How to complete this task —
Whenever the word "ring" turns up in a line below, that line should be copied.

□ □ □

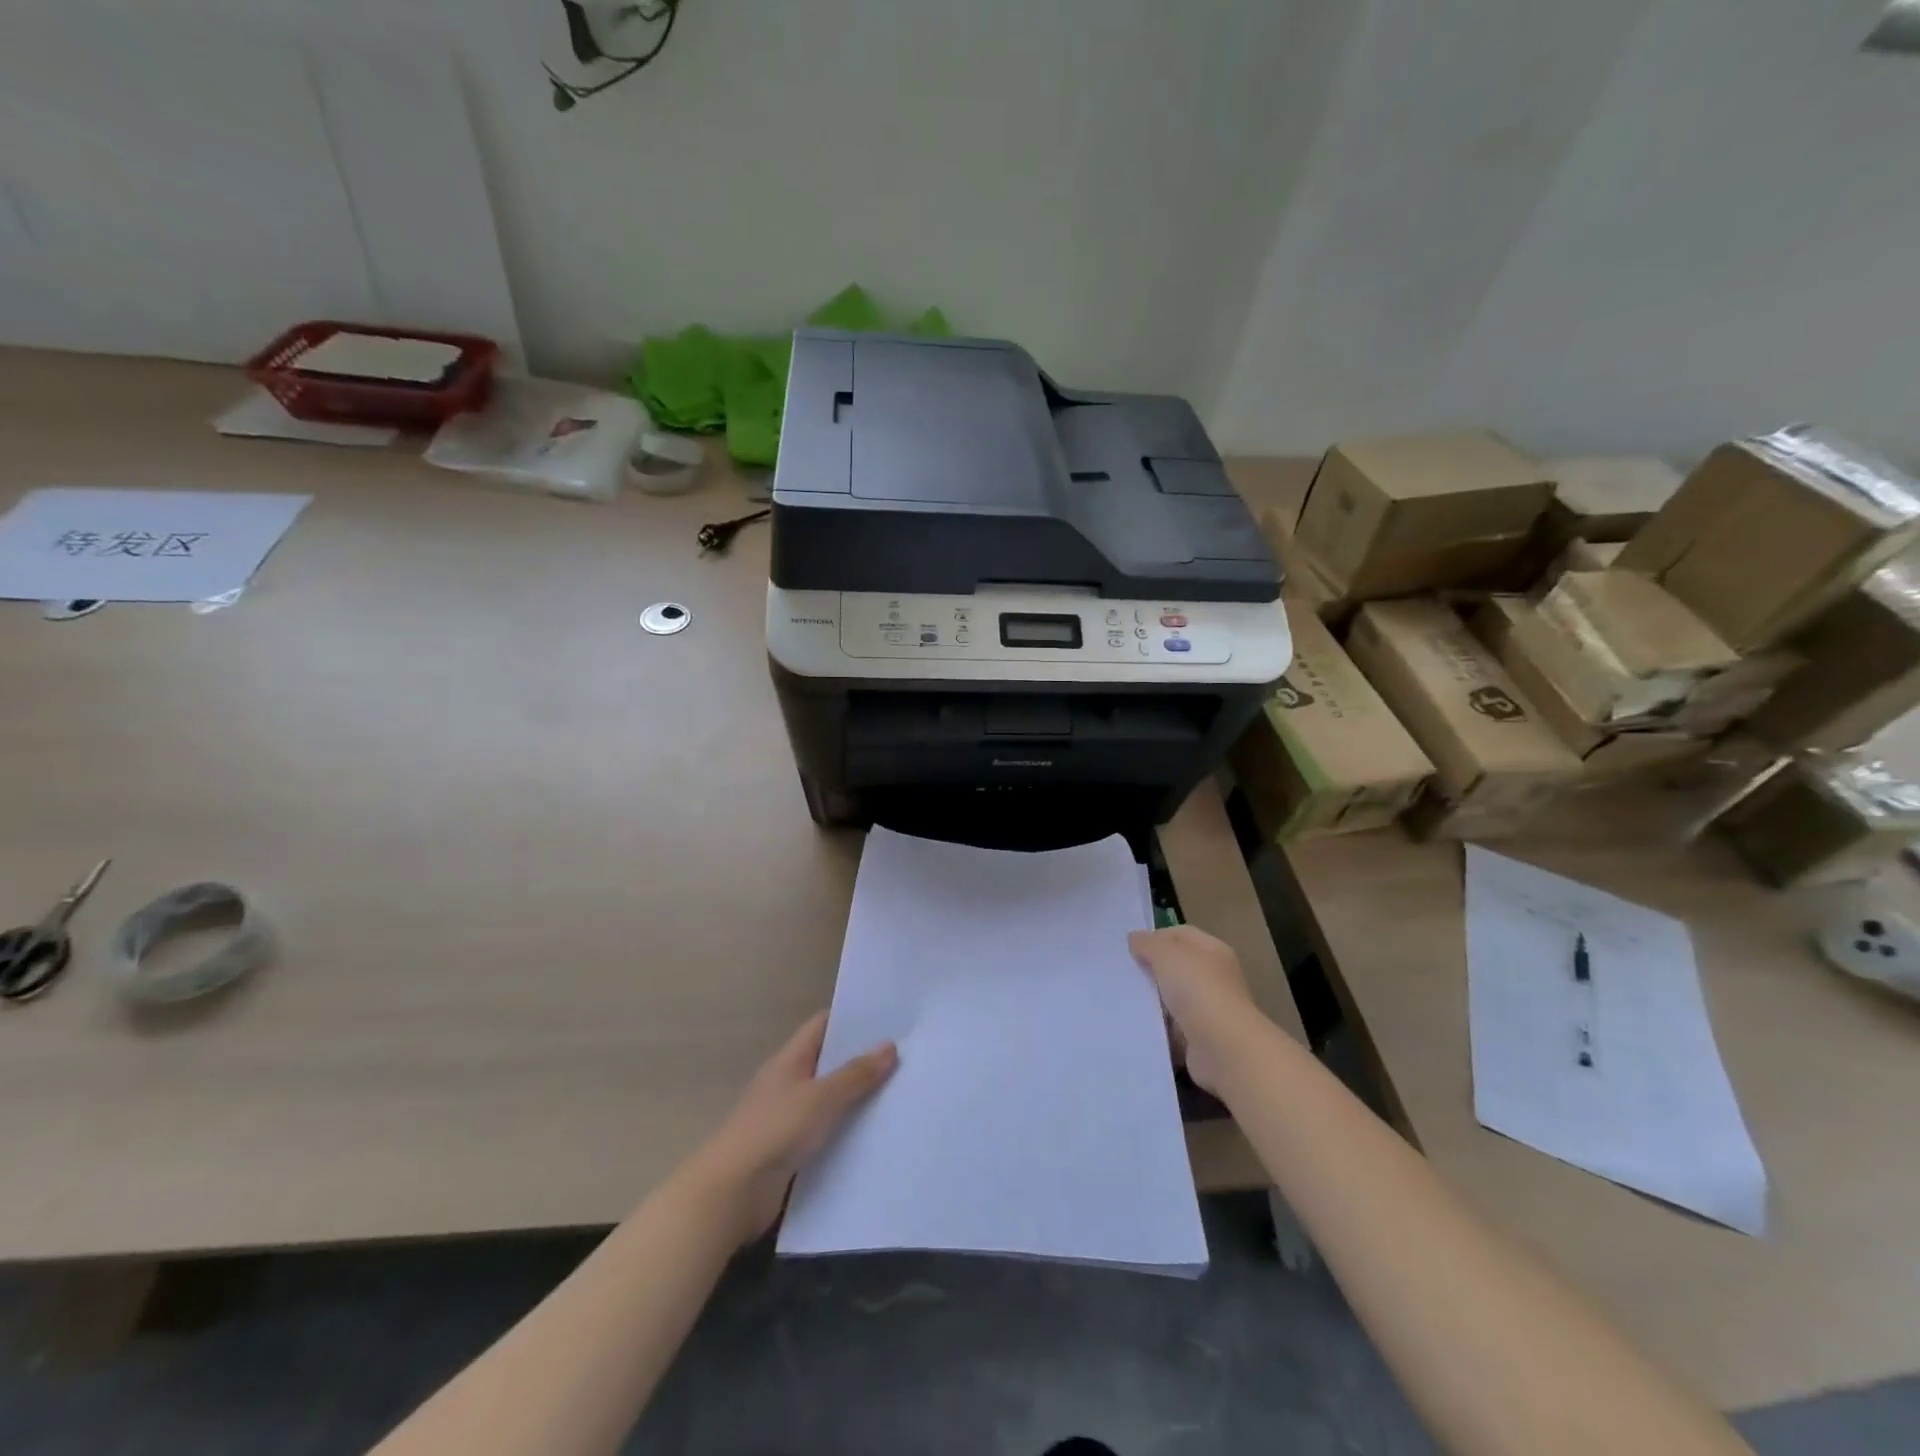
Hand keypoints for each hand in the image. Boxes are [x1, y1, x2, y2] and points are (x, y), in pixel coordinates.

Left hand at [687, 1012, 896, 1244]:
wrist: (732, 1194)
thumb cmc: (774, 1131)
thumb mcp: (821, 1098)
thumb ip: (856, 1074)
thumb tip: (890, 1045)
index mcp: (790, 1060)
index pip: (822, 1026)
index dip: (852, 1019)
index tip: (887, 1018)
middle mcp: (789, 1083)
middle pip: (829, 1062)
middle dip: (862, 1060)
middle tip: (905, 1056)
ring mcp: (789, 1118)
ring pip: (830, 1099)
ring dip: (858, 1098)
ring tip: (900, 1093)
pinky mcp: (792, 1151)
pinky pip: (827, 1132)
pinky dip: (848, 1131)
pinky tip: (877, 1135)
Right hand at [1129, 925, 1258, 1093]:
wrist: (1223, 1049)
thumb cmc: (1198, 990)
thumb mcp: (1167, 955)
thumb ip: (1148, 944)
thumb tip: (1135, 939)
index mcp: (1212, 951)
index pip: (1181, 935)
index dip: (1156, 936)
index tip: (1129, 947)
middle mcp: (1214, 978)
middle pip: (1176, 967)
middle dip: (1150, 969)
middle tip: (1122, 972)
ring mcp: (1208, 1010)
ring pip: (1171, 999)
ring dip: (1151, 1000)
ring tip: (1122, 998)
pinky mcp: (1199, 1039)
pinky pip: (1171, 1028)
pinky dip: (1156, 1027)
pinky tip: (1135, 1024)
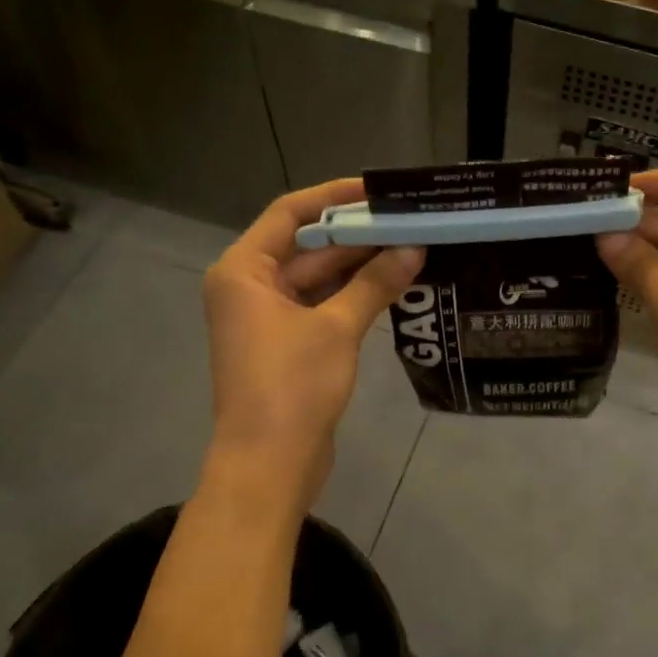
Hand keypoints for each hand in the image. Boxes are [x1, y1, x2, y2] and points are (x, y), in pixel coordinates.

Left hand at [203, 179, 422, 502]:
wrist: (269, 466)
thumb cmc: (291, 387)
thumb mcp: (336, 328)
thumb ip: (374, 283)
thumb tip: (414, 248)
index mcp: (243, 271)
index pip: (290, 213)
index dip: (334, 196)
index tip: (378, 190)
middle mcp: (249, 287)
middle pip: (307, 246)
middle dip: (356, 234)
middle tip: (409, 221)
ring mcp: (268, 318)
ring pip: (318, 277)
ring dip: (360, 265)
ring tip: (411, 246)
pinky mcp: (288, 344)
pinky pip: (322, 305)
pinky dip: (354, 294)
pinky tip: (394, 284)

□ □ □

Result of the exercise —
ring mcp: (789, 1118)
ring pip: (830, 1099)
ring dip: (858, 1098)
ring tip: (900, 1093)
ring mcp: (1208, 1010)
ring pip: (1171, 999)
ring dip: (1151, 1000)
ring tip: (1122, 998)
ring mcp: (268, 318)
ring pip: (318, 277)
ring dip: (360, 265)
ring tip: (411, 246)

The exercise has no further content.